* **Task item**
For this task, extract exactly the lines of the data below, from the line containing "staining of skin" through the last one, with pictures left out.

* **Given data**

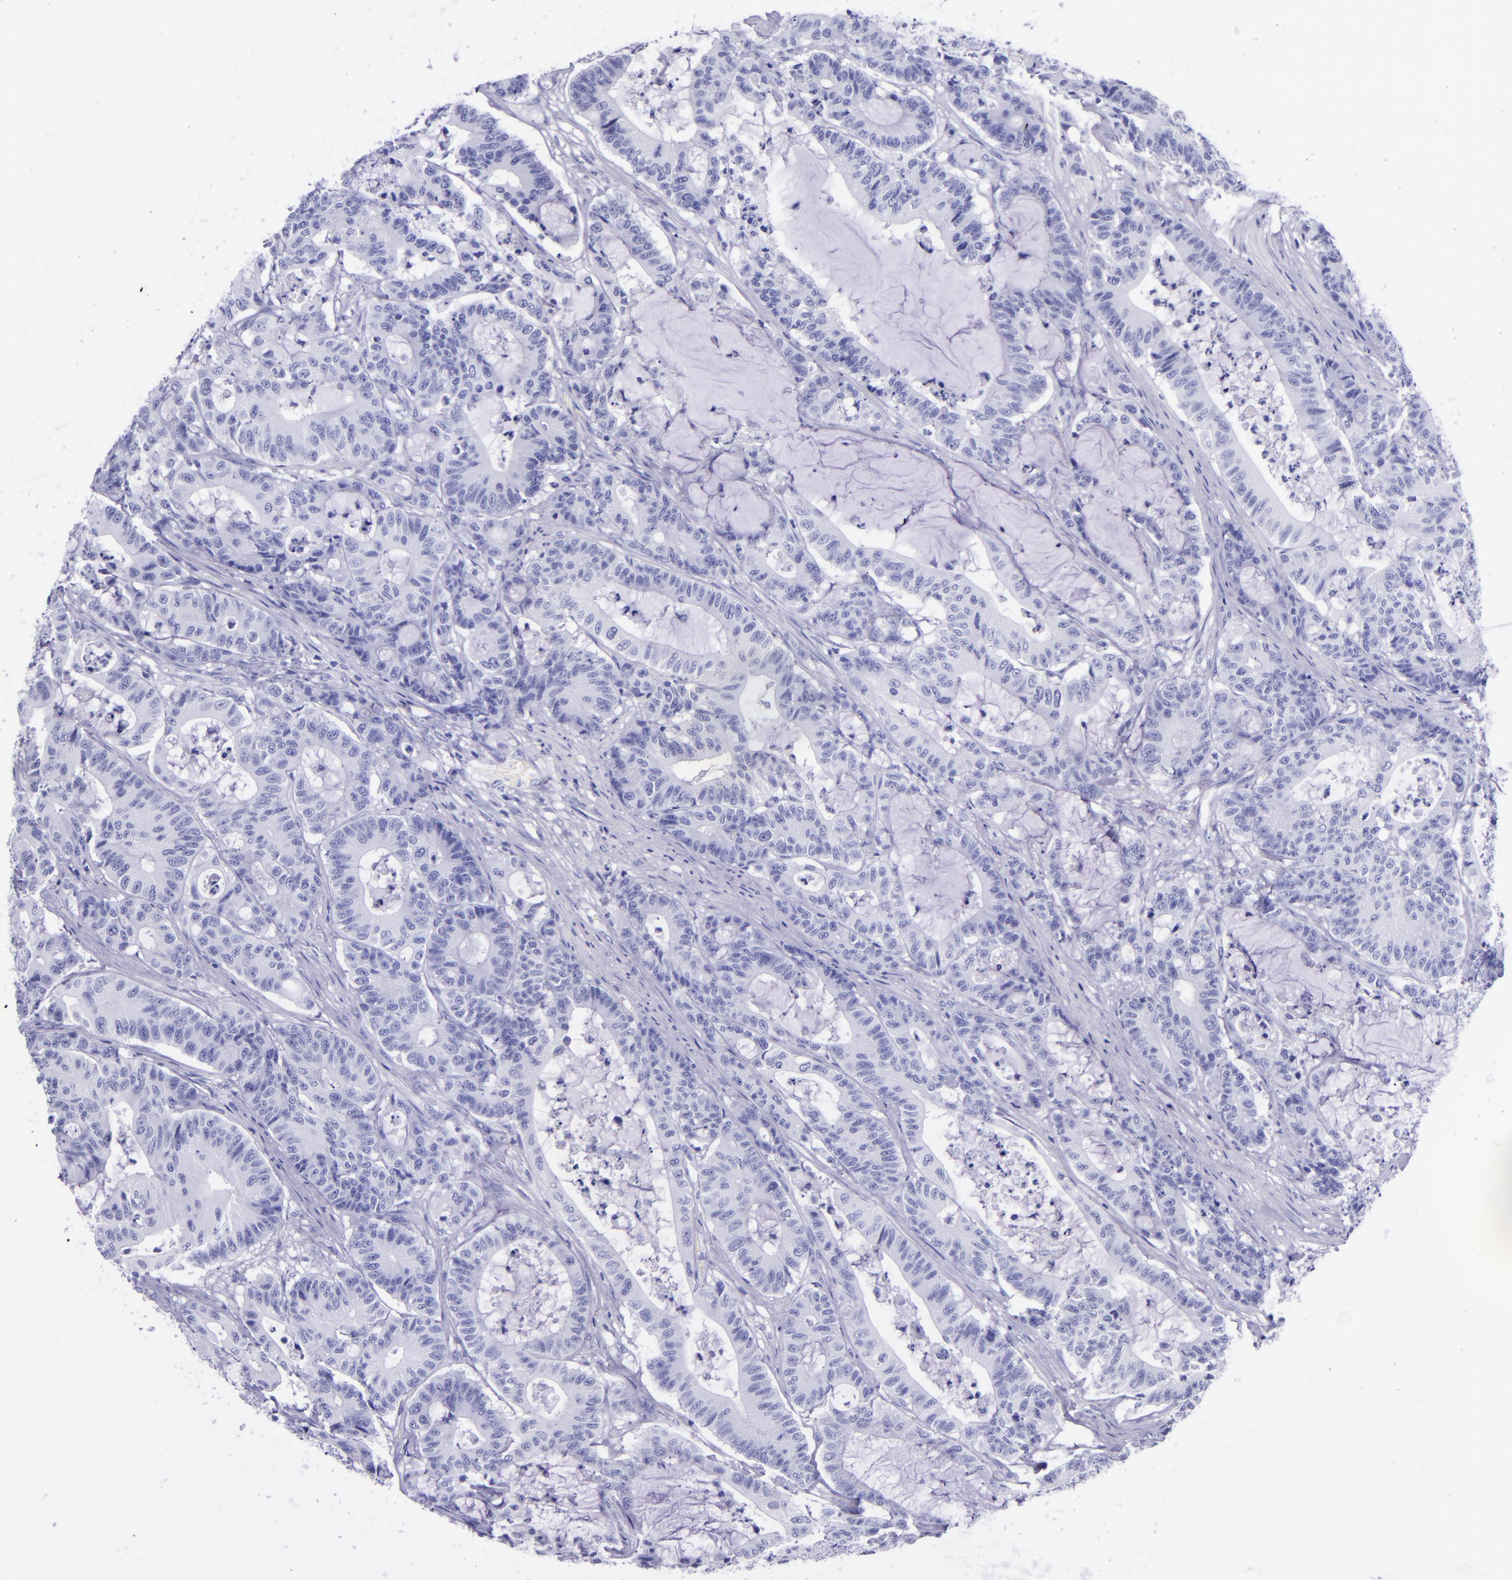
{"staining": {"intensity": "negative", "quantity": "none", "location": "none"}, "tissue": "colorectal cancer", "cell_type": "Tumor cells", "image_type": "cancer", "snomed": [{"axis": "morphology", "description": "Adenocarcinoma, NOS"}, {"axis": "topography", "description": "Colon"}], "caption": "The photomicrograph shows no significant positivity in tumor cells of adenocarcinoma (colorectal).", "gene": "MBP", "patient": {"sex": "female", "age": 84}}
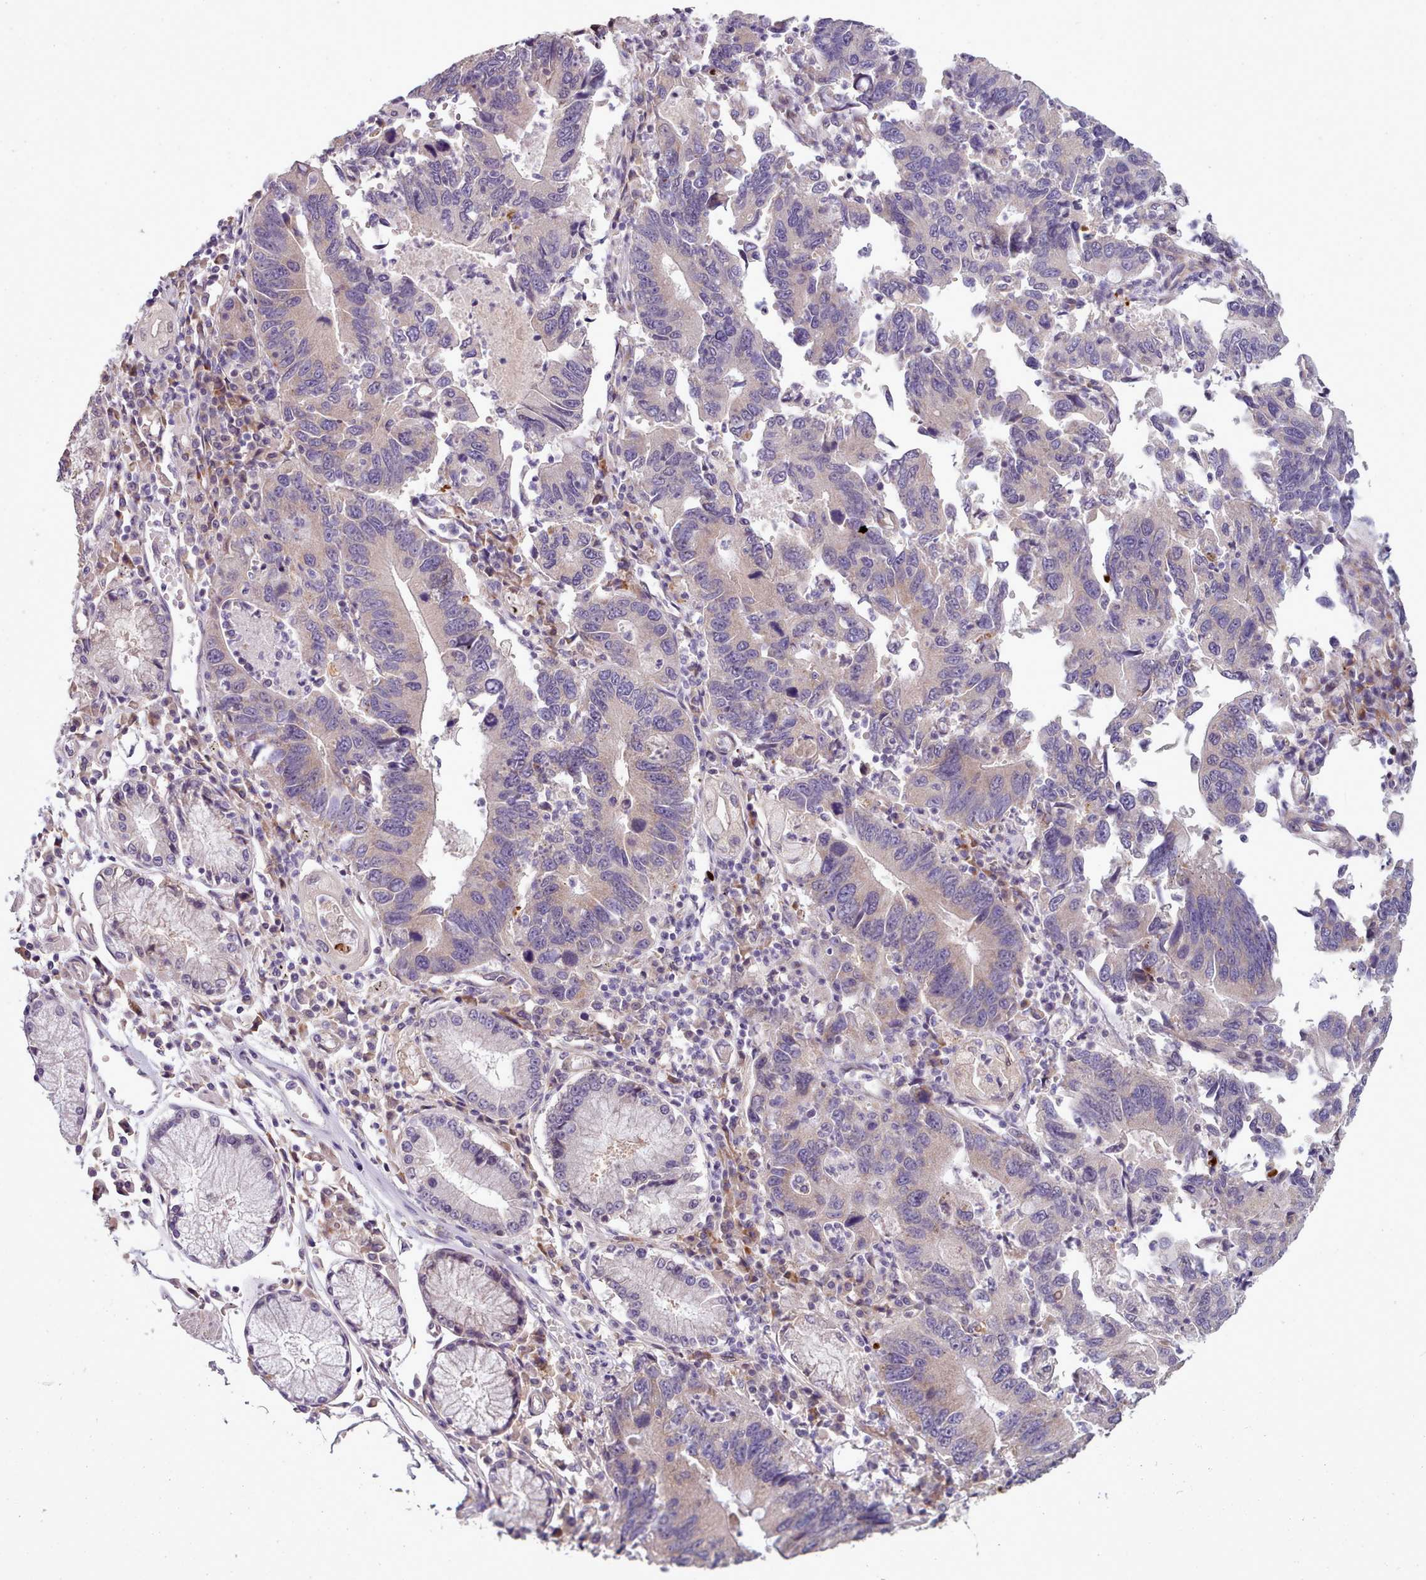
{"staining": {"intensity": "weak", "quantity": "<25%", "location": "cytoplasmic/membranous"}, "tissue": "stomach cancer", "cell_type": "Tumor cells", "image_type": "cancer", "snomed": [{"axis": "morphology", "description": "Adenocarcinoma, NOS"}, {"axis": "topography", "description": "Stomach"}], "caption": "This is an immunohistochemistry (IHC) histopathology image of stomach adenocarcinoma. There is no expression in tumor cells.", "gene": "DPF1", "patient": {"sex": "male", "age": 59}}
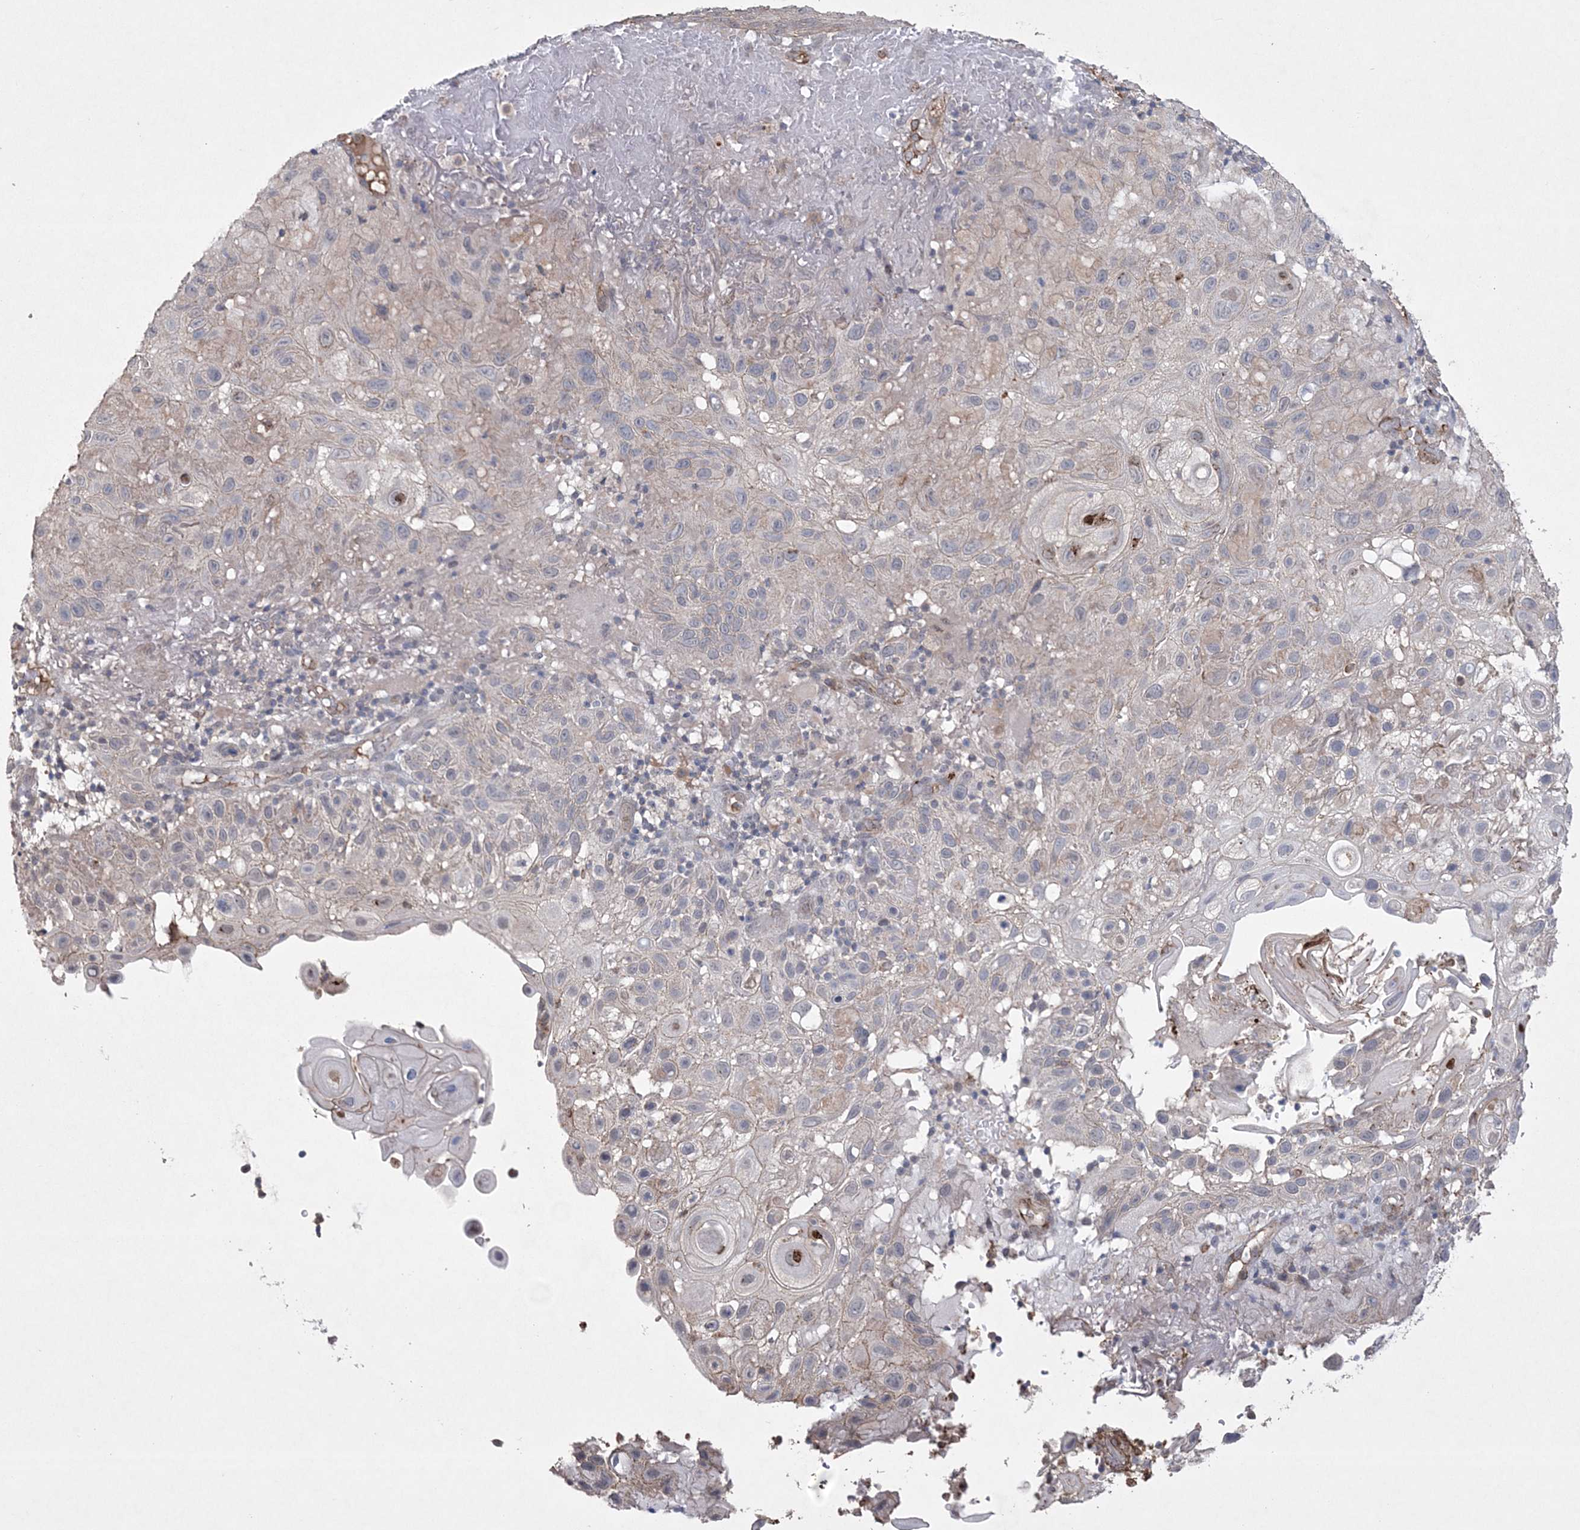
{"staining": {"intensity": "negative", "quantity": "none", "location": "none"}, "tissue": "skin cancer", "cell_type": "Tumor cells", "image_type": "cancer", "snomed": [{"axis": "morphology", "description": "Normal tissue, NOS"}, {"axis": "morphology", "description": "Squamous cell carcinoma, NOS"}, {"axis": "topography", "description": "Skin"}], "caption": "Immunohistochemical staining of skin squamous cell carcinoma demonstrates no significant expression in tumor cells.", "gene": "DPCD", "patient": {"sex": "female", "age": 96}}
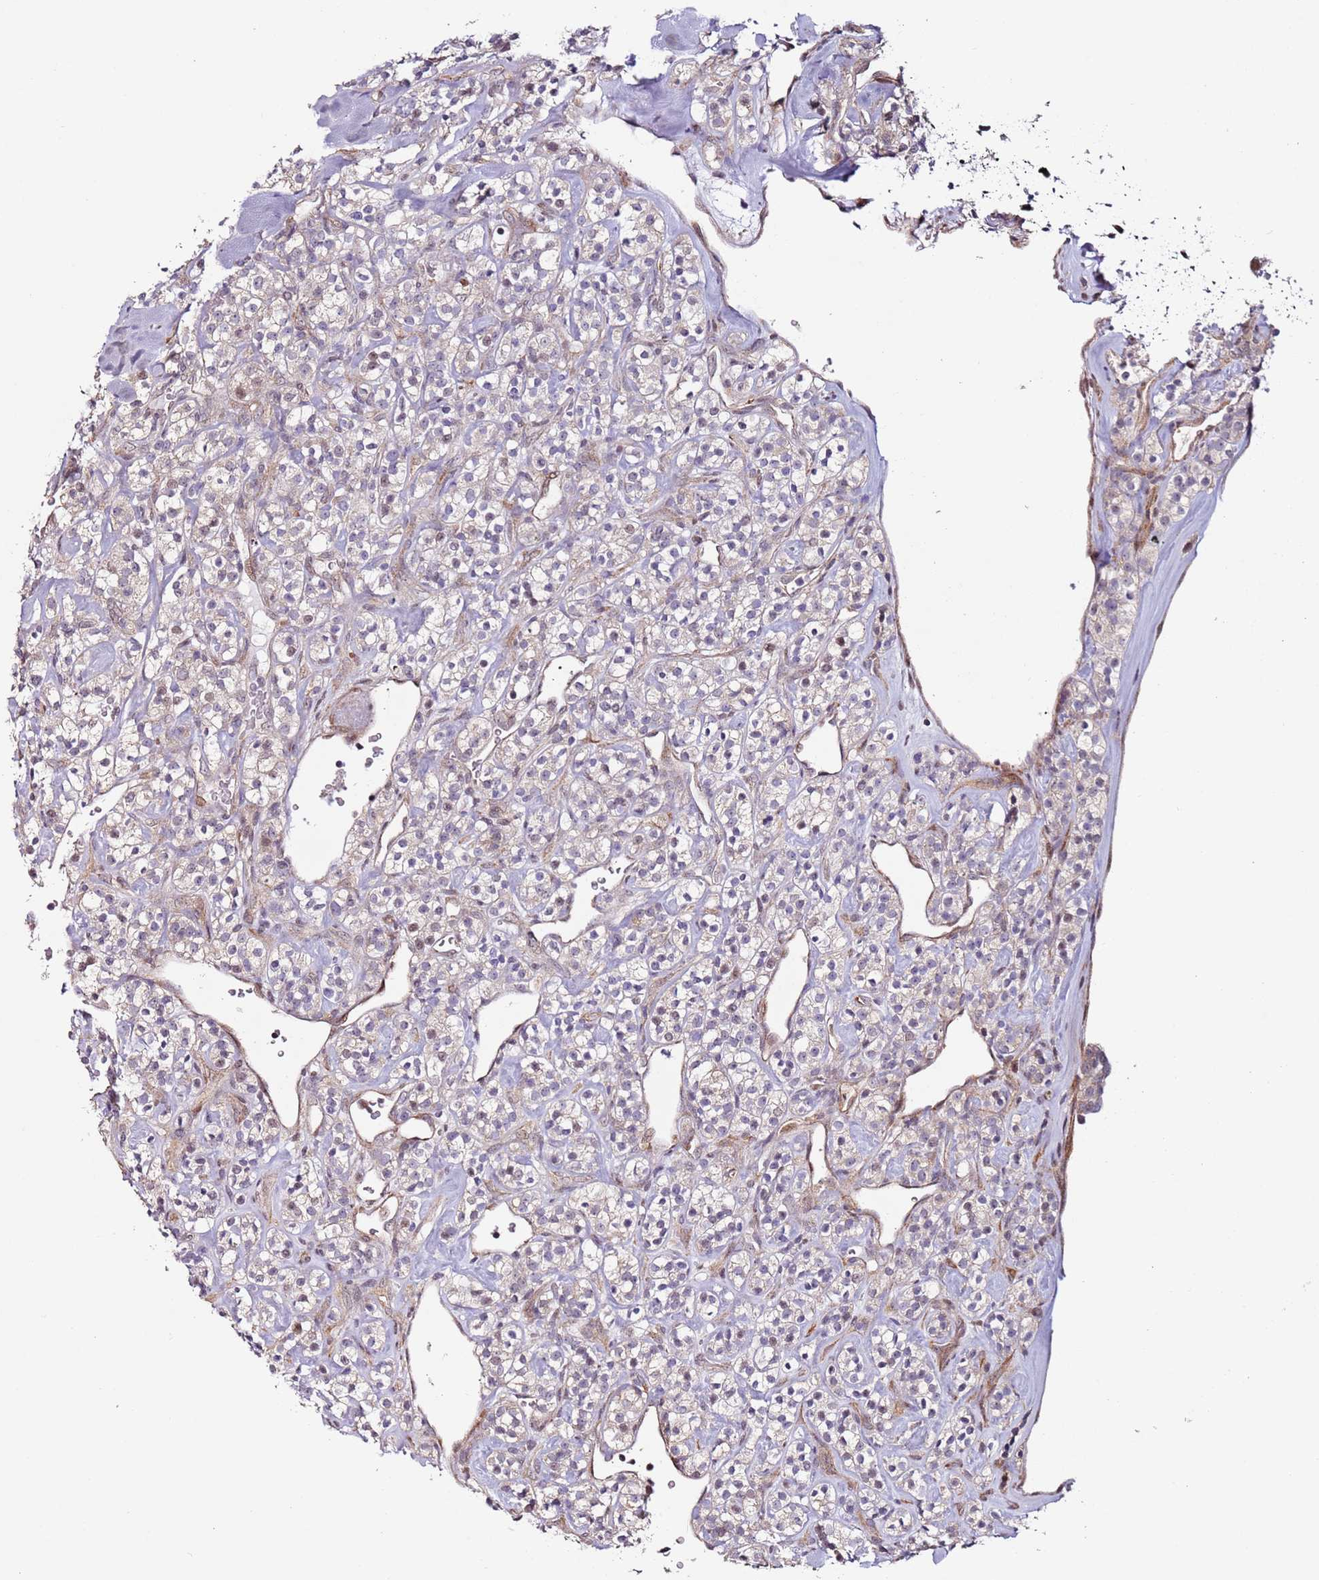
{"staining": {"intensity": "negative", "quantity": "none", "location": "none"}, "tissue": "renal cancer", "cell_type": "Tumor cells", "image_type": "cancer", "snomed": [{"axis": "morphology", "description": "Adenocarcinoma, NOS"}, {"axis": "topography", "description": "Kidney"}], "caption": "High magnification brightfield microscopy of renal cancer stained with DAB (brown) and counterstained with hematoxylin (blue): tumor cells show no significant staining.", "gene": "PSMD4", "patient": {"sex": "male", "age": 77}}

* **Solved problem**
{"staining": {"intensity": "negative", "quantity": "none", "location": "none"}, "tissue": "skin cancer", "cell_type": "Tumor cells", "image_type": "cancer", "snomed": [{"axis": "morphology", "description": "Normal tissue, NOS"}, {"axis": "morphology", "description": "Squamous cell carcinoma, NOS"}, {"axis": "topography", "description": "Skin"}], "caption": "Immunohistochemical staining of skin squamous cell carcinoma demonstrates no significant expression in tumor cells.", "gene": "DPCD", "patient": {"sex": "female", "age": 96}}
{"staining": {"intensity": "negative", "quantity": "none", "location": "none"}, "tissue": "renal cancer", "cell_type": "Tumor cells", "image_type": "cancer", "snomed": [{"axis": "morphology", "description": "Adenocarcinoma, NOS"}, {"axis": "topography", "description": "Kidney"}], "caption": "High magnification brightfield microscopy of renal cancer stained with DAB (brown) and counterstained with hematoxylin (blue): tumor cells show no significant staining.", "gene": "PSMD4", "patient": {"sex": "male", "age": 77}}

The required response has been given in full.